I have previously created a report comparing SonarQube with other products such as Micro Focus Fortify. SonarQube is way ahead than Micro Focus Fortify because SonarQube has a cloud solution. Micro Focus Fortify does not support cloud-based hosting.

We were not using another solution prior to this one. As we've evolved, this is one of the tools that we decided to go with.

Yes, I have used individual components which SonarQube uses, such as FindBugs, but having the static analysis run and reported back within a continuous integration server. This gives you back some of the results, but SonarQube is a single, complete solution for static analysis and has added improvements like a great UI and visualisations.

We are also onboarding Checkmarx. We use both solutions.

We are not replacing anything. Maybe we will use both in conjunction. Checkmarx provides DAST, whereas this product does not. 

Previously, we used to use regular code review (static analysis, coverage tools) without much into single dashboard. SonarQube helped to put everything together into place supporting almost all languages, or quality profiles.

I have minor experience with Q One. The main difference is in the licensing structure, with regards to lines of code. We have noticed that Q One has a bit more details, but support for various languages is lacking. 

We have not used any other solution, but we did some comparisons and decided to go with SonarQube because it was open-source.

We did not use a different solution in the past.

No previous solution was used.

I have used a wide variety of tools.SonarQube covers a wide variety of issues and it is well well designed robust framework.

Yes, we used PMD, FindBugs and FxCop. Switched for the reporting and dashboard capabilities.

Previous to this solution, we used static code analysis using built-in IDE tools and plugins. SonarQube just centralizes the same thing and adds some extra layers to systemize and create a somewhat better pipelining for the quality analysis process.

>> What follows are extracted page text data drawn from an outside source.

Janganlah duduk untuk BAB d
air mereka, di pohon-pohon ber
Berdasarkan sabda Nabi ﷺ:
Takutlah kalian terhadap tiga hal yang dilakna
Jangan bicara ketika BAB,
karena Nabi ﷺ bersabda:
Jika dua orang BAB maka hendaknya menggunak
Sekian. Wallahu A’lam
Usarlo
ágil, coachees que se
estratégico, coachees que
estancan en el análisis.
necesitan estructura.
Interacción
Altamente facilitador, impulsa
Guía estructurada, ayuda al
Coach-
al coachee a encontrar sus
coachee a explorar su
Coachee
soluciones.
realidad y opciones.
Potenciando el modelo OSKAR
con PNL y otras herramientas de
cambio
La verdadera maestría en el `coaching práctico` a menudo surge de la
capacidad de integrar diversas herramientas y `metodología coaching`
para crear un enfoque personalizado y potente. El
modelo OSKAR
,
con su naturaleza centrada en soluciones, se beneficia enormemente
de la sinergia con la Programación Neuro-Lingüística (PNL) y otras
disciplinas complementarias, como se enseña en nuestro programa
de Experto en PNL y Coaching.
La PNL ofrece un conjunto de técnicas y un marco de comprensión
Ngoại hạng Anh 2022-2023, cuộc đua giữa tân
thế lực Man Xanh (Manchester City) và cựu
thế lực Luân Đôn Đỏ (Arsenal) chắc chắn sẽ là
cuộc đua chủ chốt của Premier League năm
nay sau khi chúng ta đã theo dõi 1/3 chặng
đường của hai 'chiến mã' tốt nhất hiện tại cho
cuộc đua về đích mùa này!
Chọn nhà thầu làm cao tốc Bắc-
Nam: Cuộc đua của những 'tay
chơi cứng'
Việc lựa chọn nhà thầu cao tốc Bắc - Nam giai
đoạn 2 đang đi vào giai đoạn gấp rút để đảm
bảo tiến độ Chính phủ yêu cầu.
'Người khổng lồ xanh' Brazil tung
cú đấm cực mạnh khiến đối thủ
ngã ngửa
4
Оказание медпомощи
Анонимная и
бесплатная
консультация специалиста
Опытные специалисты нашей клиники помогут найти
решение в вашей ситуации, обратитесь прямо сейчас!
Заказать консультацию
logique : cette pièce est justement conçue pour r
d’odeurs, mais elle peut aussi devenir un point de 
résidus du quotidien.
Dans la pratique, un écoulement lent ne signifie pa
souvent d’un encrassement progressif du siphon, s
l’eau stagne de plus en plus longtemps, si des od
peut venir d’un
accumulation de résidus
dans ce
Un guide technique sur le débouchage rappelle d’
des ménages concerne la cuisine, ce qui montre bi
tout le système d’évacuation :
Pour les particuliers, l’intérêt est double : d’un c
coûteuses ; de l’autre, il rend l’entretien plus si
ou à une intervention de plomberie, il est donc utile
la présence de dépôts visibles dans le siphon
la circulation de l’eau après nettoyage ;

IDE-related tools and plugins are still in use today, as first-in-line hints and helpers. SonarQube manages the quality threshold and it is part of the larger overall process.

I used a few specific tools for the PHP language, that tools were really powerful (Codesniffer, PHPCPD, PHP Mess Detector among others) and provide a good information about the quality of our code. Nowadays, I am mixing that tools with SonarQube, but in shortly, I am thinking of using just SonarQube. The reason is that SonarQube is including more and more PHP rules in every PHP plugin version.

I don't think that we used anything else previously. SonarQube was the first one.

Previously I worked with Fortify and Veracode and I have found those tools provided much better because they are from a commercial solution.

I have used Veracode previously.

We did not use another solution, prior to this one.

My development team adopted SonarQube in January 2015 for code quality improvement, and had not used any code quality checking tool before.

We did not previously use a different solution. It was always manual code reviewing via the most experienced team members who would offer guidance on adjustments.

We service client needs so we consider all solutions we are aware of and weigh the pros and cons for deployment with a specific client.

It was years ago. They probably evaluated other solutions. 

We're evaluating the use of different solutions at the moment, but I've just withdrawn from that task.

I have used Snyk and it is more catered to a different audience than SolarQube.SolarQube is more for software developers.

I have not used any other similar solutions in the past. SonarQube is the first of its kind in my experience.

We did not use a different tool before this one.

We've also used Fortify.

This was our first one.

Nothing was implemented before this software, only PMD, a light control tool.

• Squale
• Panopticode
• CodePro AnalytiX

We used the same tests, but with every developer running them individually. Now management can also get a picture of the quality assurance.